If you’ve ever had the misfortune of googling ‘personal development’, you will find pages after pages of websites which will make you more confident, outspoken, fearless, achieving, happy and the list goes on. Most of these websites carry listicles which will tell you 30 ways to become happy, 20 ways to find your true love, 15 ways to become successful right now and so forth. There is nothing wrong about these websites, and occasionally I have benefited from some of them. However, the problem lies in their definition of self-growth and the formulaic approach they adopt towards it.
I recently attended the introductory session of self-development program at the insistence of a friend. The program promised to bring about positive, permanent shifts in the quality of life and create power, freedom, full self-expression, and peace of mind for the future. As I entered my session, I was greeted by individuals who looked very confident, had a smile on their faces, and loudly introduced themselves. Everybody had their name tags on and the insistence was on addressing everyone by their names. The fellow participants were a motley bunch of people who were either troubled by life, had been invited by a friend or were curious enough to attend it on their own. There was an enthusiastic home-maker, who wanted to contribute more to her husband’s happiness and improve her relation with her in-laws, a businessman who wanted better relations with his brother, a shy engineer who wanted to become a writer, a master’s student who wanted to pursue his doctorate, a man who was feared by his family because of his anger, a painter who wanted to find his own voice, and others who remained quiet for the rest of the session. As the program began, everybody was encouraged to open up, to see their lives from the suggested point of view. The session leader selected two people who volunteered to for case studies. The session leader had all the answers in his mind, all he needed to do was to fit everyone’s problems in a template and provide answers. By the end of the session, the leader successfully convinced everyone, that all their problems would change with a shift in their perspective, that by joining the program they would all become the strong, confident, expressive people they always wanted to be.
In the midst of all this, nobody questions why do we all want to become a prototype? Every person is unique and that’s what makes us special.
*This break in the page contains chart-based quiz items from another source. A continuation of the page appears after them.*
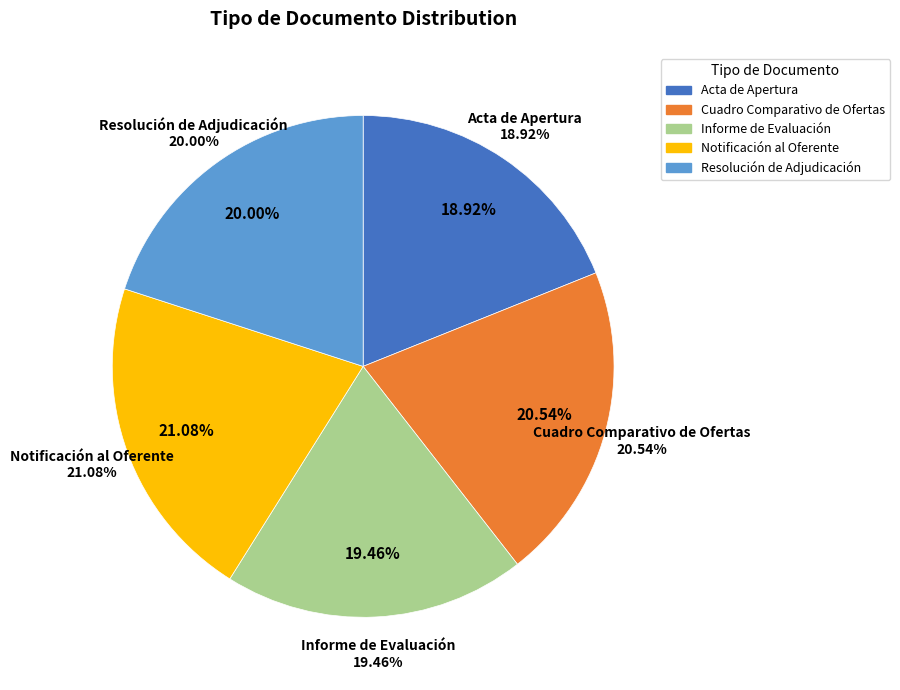

What percentage is the Informe de Evaluación slice, to the nearest percent?

19%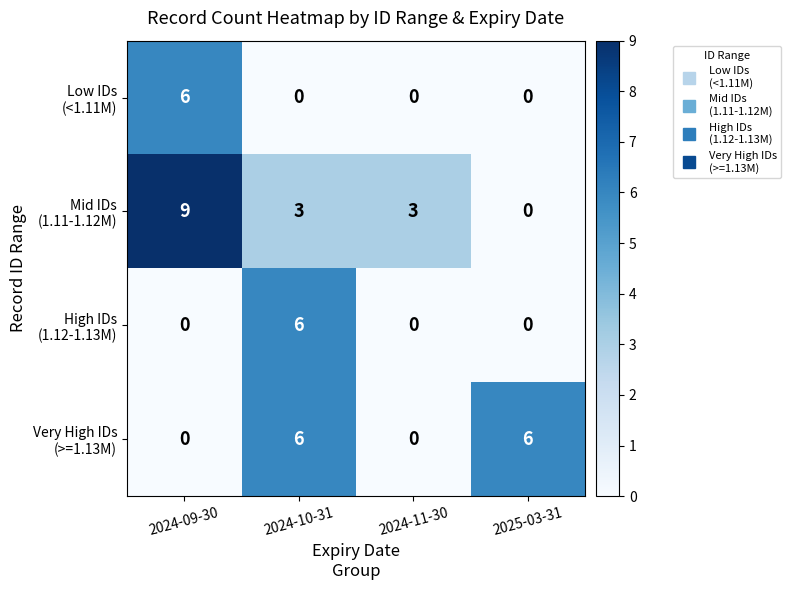

At how many categories does at least one series exceed 8?

1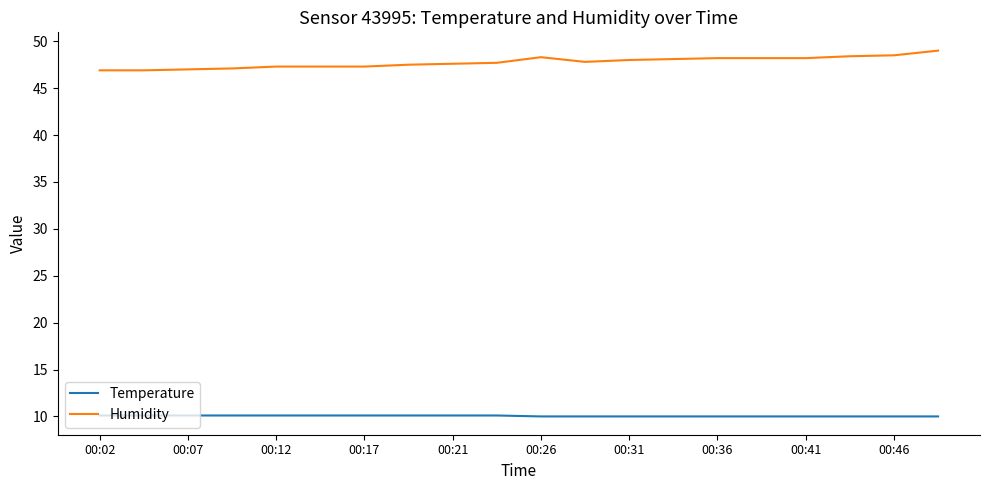

True or false: Humidity and Temperature intersect in this chart.

False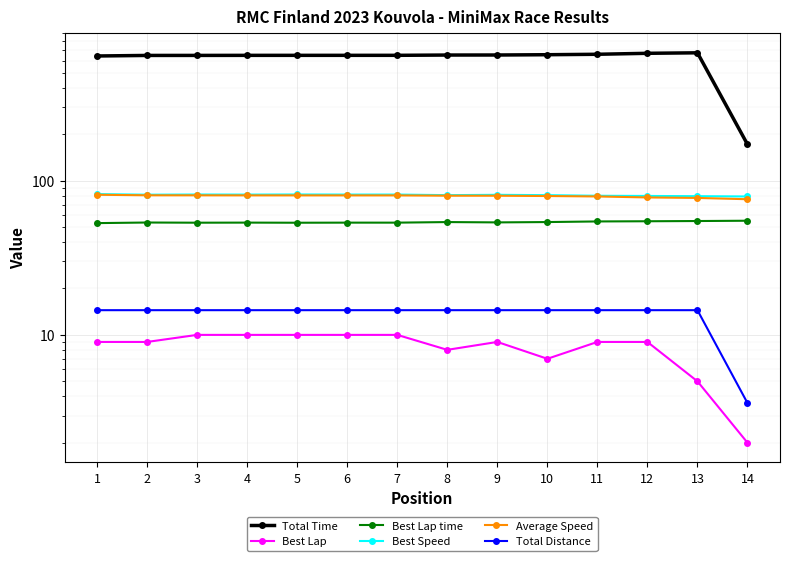

At how many categories does at least one series exceed 630?

13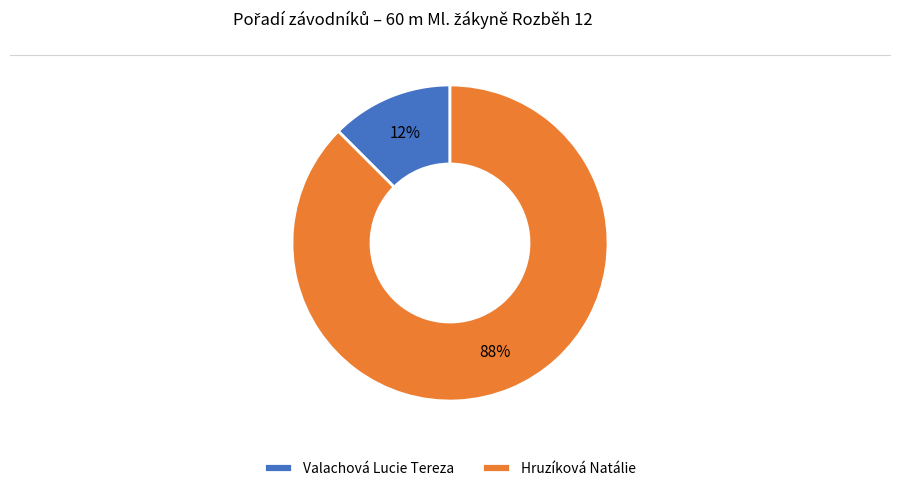

Is the sum of Hruzíková Natálie and Valachová Lucie Tereza greater than half?

Yes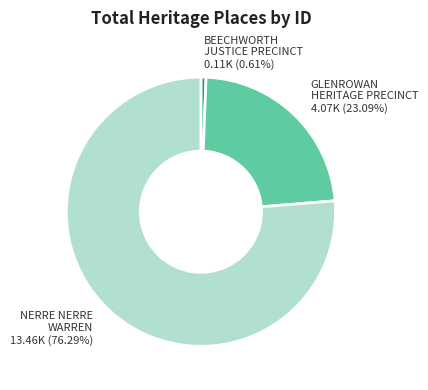

Is it true that GLENROWAN HERITAGE PRECINCT is 23% of the pie?

True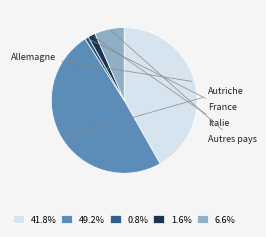

Is there any slice that represents more than half of the pie?

No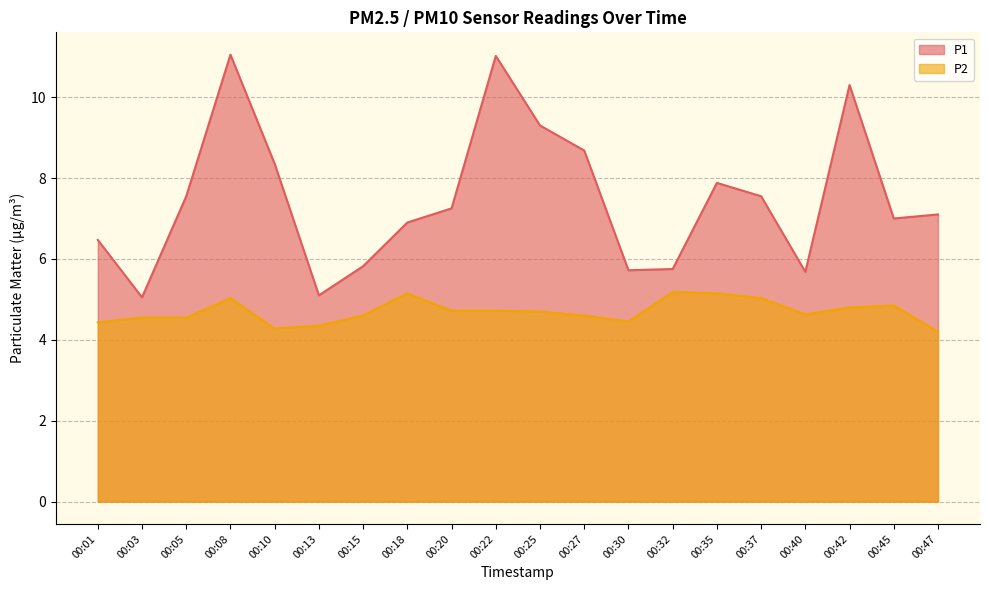

What is the value of the P1 point at the 3rd from the left?

7.5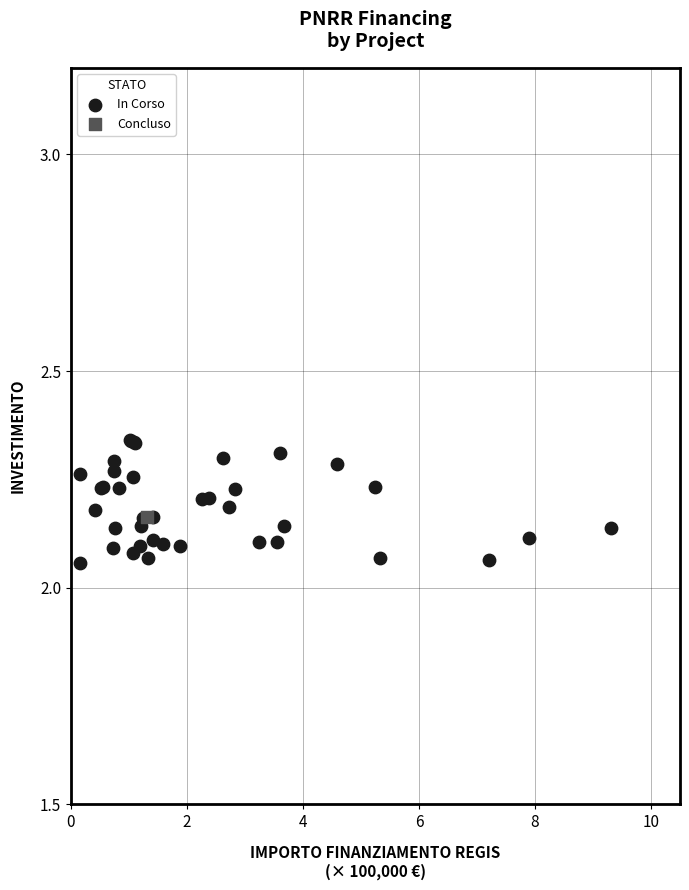

What are all the series names shown in the legend?

In Corso, Concluso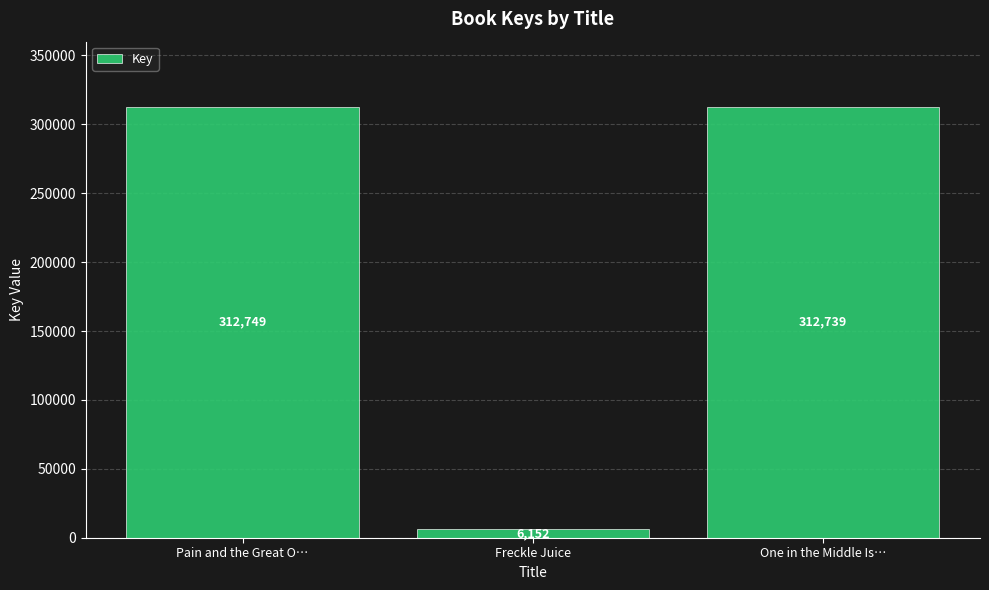

What is the difference between the values at One in the Middle Is… and Pain and the Great O…?

10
An introvert need not share everything with the world, they have other avenues to do so. Not everything is in our control. It is okay to aspire for confidence but it is also okay to not be so. Anxiety and self-doubt are as much necessary as positivity and optimism. Everyone should not be the confident, extrovert which are most visible to us. There are other ways to measure success than what is taught to us. Most importantly, solutions cannot be generic. Everybody lives their own journey, and the path to self-development for each of us cannot be the same.